Do this.
Format every line of the material below as a JSON list of strings, one string per line, skipping blank lines. Leave the pictures out of your answer.

Data extract.

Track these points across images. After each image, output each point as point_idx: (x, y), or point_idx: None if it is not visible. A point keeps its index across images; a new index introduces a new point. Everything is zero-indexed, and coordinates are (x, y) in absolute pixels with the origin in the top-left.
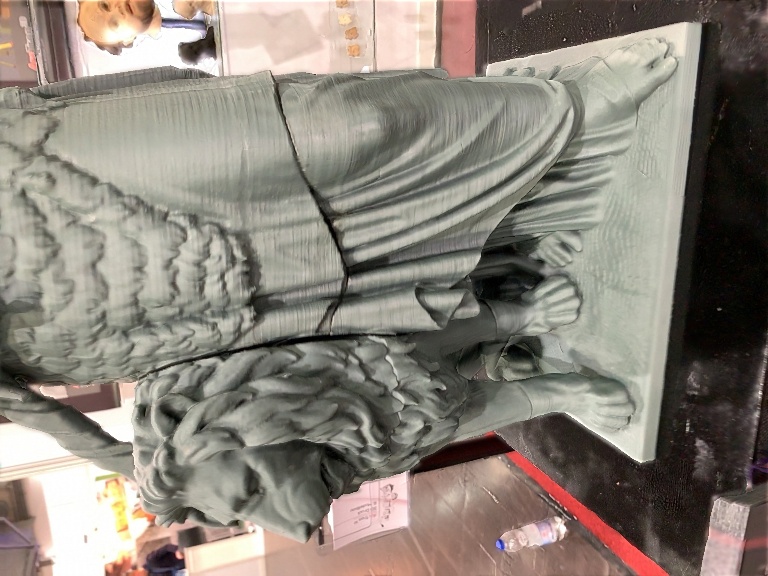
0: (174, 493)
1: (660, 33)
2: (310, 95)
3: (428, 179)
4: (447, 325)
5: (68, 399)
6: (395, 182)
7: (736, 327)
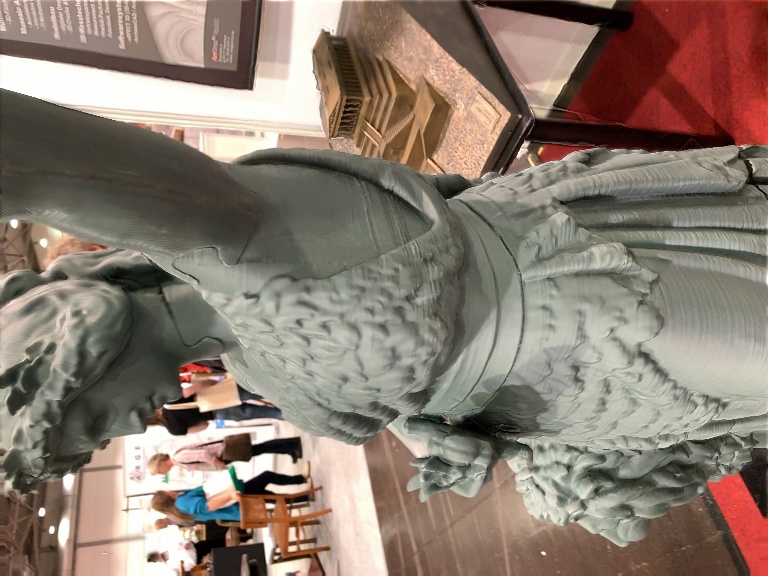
0: None
1: None
2: None
3: None
4: None
5: (204, 70)
6: None
7: None
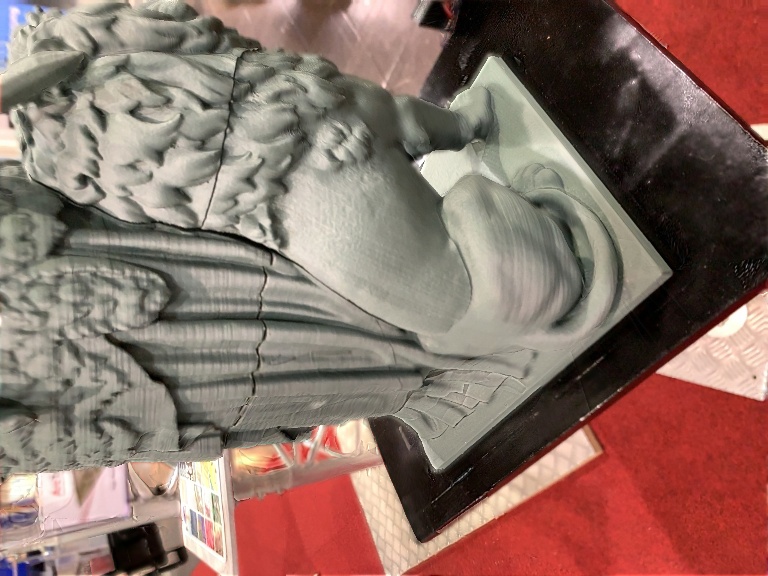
0: None
1: None
2: None
3: None
4: None
5: None
6: None
7: None
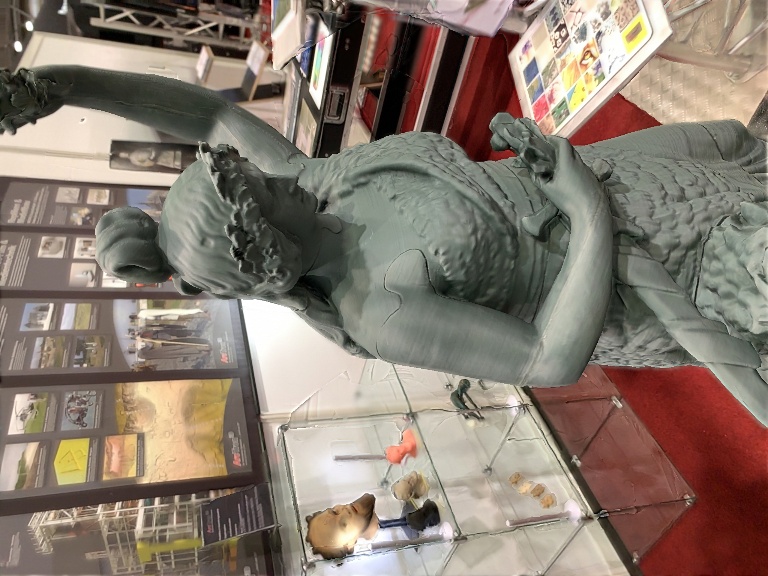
0: None
1: None
2: None
3: None
4: None
5: None
6: (762, 162)
7: None
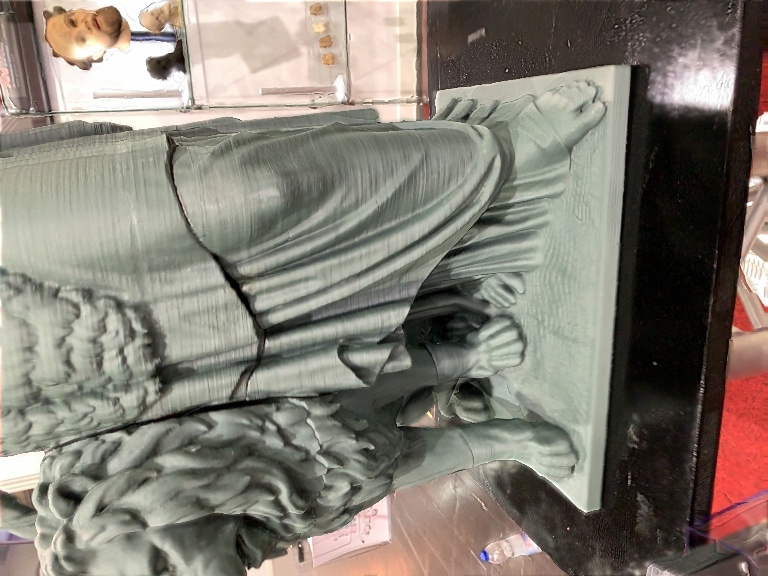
0: (77, 575)
1: (589, 75)
2: (204, 162)
3: (344, 237)
4: (380, 377)
5: None
6: (307, 243)
7: (671, 384)
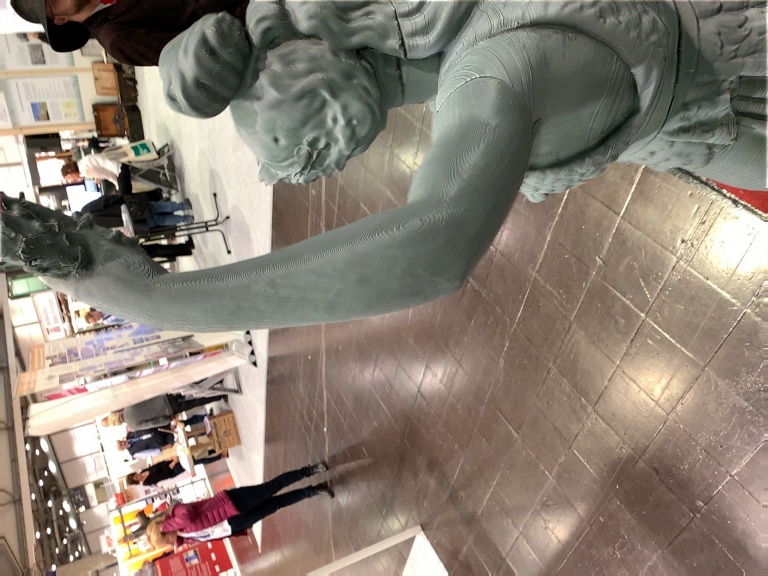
0: None
1: None
2: None
3: None
4: None
5: None
6: None
7: None
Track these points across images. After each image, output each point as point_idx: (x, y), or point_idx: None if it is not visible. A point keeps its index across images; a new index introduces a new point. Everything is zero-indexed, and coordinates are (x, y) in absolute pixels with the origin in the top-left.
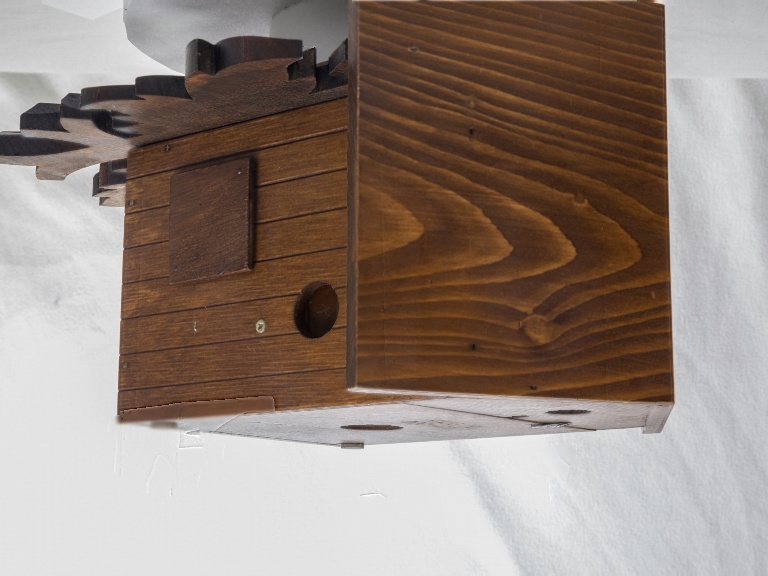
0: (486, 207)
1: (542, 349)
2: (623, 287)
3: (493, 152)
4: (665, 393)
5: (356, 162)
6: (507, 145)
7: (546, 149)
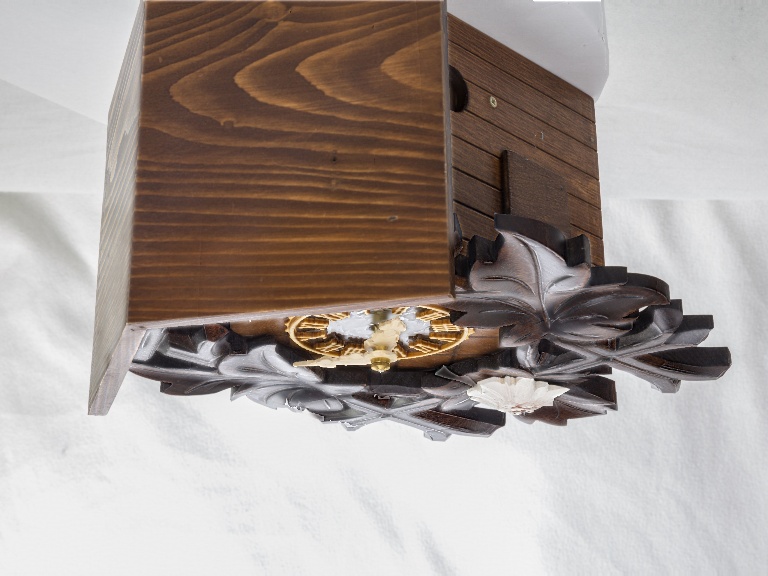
0: (321, 98)
1: None
2: (190, 60)
3: (313, 146)
4: None
5: (445, 110)
6: (299, 155)
7: (260, 160)
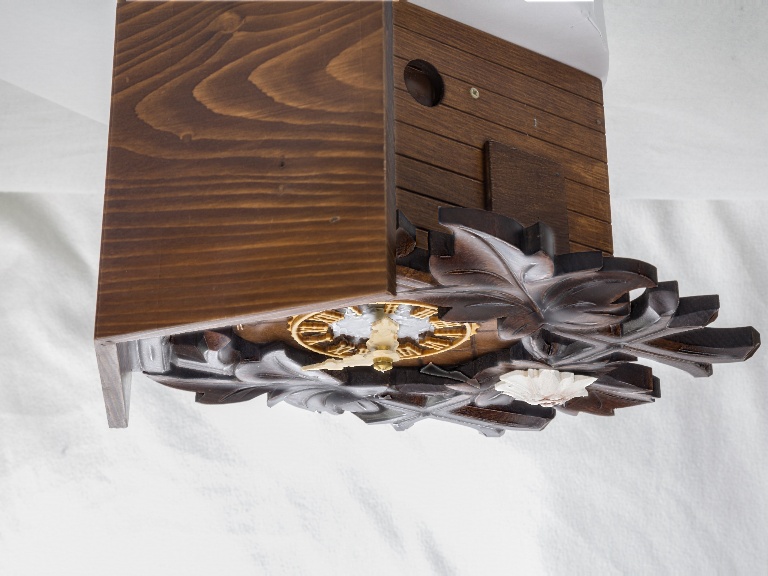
0: (271, 105)
1: (227, 8)
2: (154, 78)
3: (263, 153)
4: (124, 7)
5: (386, 107)
6: (250, 163)
7: (215, 170)
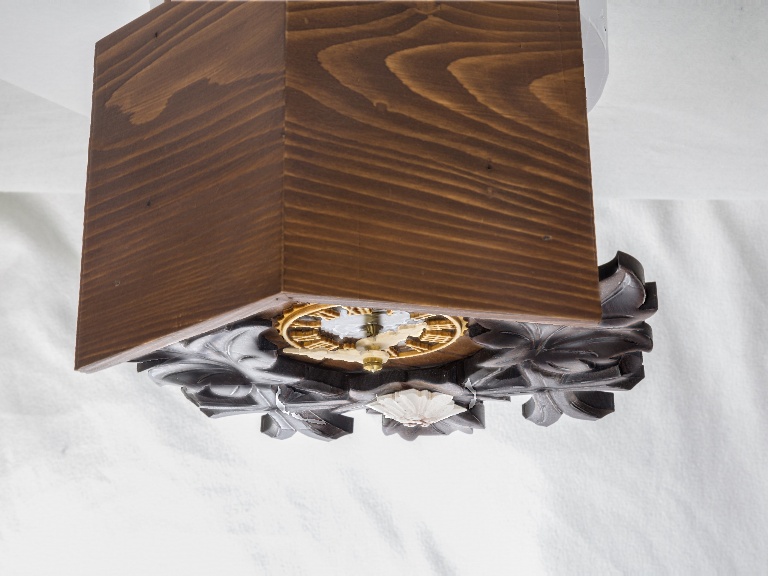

Finished task.
[
  "Track these points across images. After each image, output each point as point_idx: (x, y), or point_idx: None if it is not visible. A point keeps its index across images; a new index introduces a new point. Everything is zero-indexed, and coordinates are (x, y) in absolute pixels with the origin in the top-left.",
  "0: (174, 493)",
  "1: (660, 33)",
  "2: (310, 95)",
  "3: (428, 179)",
  "4: (447, 325)",
  "5: (68, 399)",
  "6: (395, 182)",
  "7: (736, 327)",
  "0: None",
  "1: None",
  "2: None",
  "3: None",
  "4: None",
  "5: (204, 70)",
  "6: None",
  "7: None",
  "0: None",
  "1: None",
  "2: None",
  "3: None",
  "4: None",
  "5: None",
  "6: None",
  "7: None",
  "0: None",
  "1: None",
  "2: None",
  "3: None",
  "4: None",
  "5: None",
  "6: (762, 162)",
  "7: None",
  "0: (77, 575)",
  "1: (589, 75)",
  "2: (204, 162)",
  "3: (344, 237)",
  "4: (380, 377)",
  "5: None",
  "6: (307, 243)",
  "7: (671, 384)",
  "0: None",
  "1: None",
  "2: None",
  "3: None",
  "4: None",
  "5: None",
  "6: None",
  "7: None",
  "Track these points across images. After each image, output each point as point_idx: (x, y), or point_idx: None if it is not visible. A point keeps its index across images; a new index introduces a new point. Everything is zero-indexed, and coordinates are (x, y) in absolute pixels with the origin in the top-left.",
  "0: (486, 207)",
  "1: (542, 349)",
  "2: (623, 287)",
  "3: (493, 152)",
  "4: (665, 393)",
  "5: (356, 162)",
  "6: (507, 145)",
  "7: (546, 149)",
  "0: (321, 98)",
  "1: None",
  "2: (190, 60)",
  "3: (313, 146)",
  "4: None",
  "5: (445, 110)",
  "6: (299, 155)",
  "7: (260, 160)",
  "0: (271, 105)",
  "1: (227, 8)",
  "2: (154, 78)",
  "3: (263, 153)",
  "4: (124, 7)",
  "5: (386, 107)",
  "6: (250, 163)",
  "7: (215, 170)"
]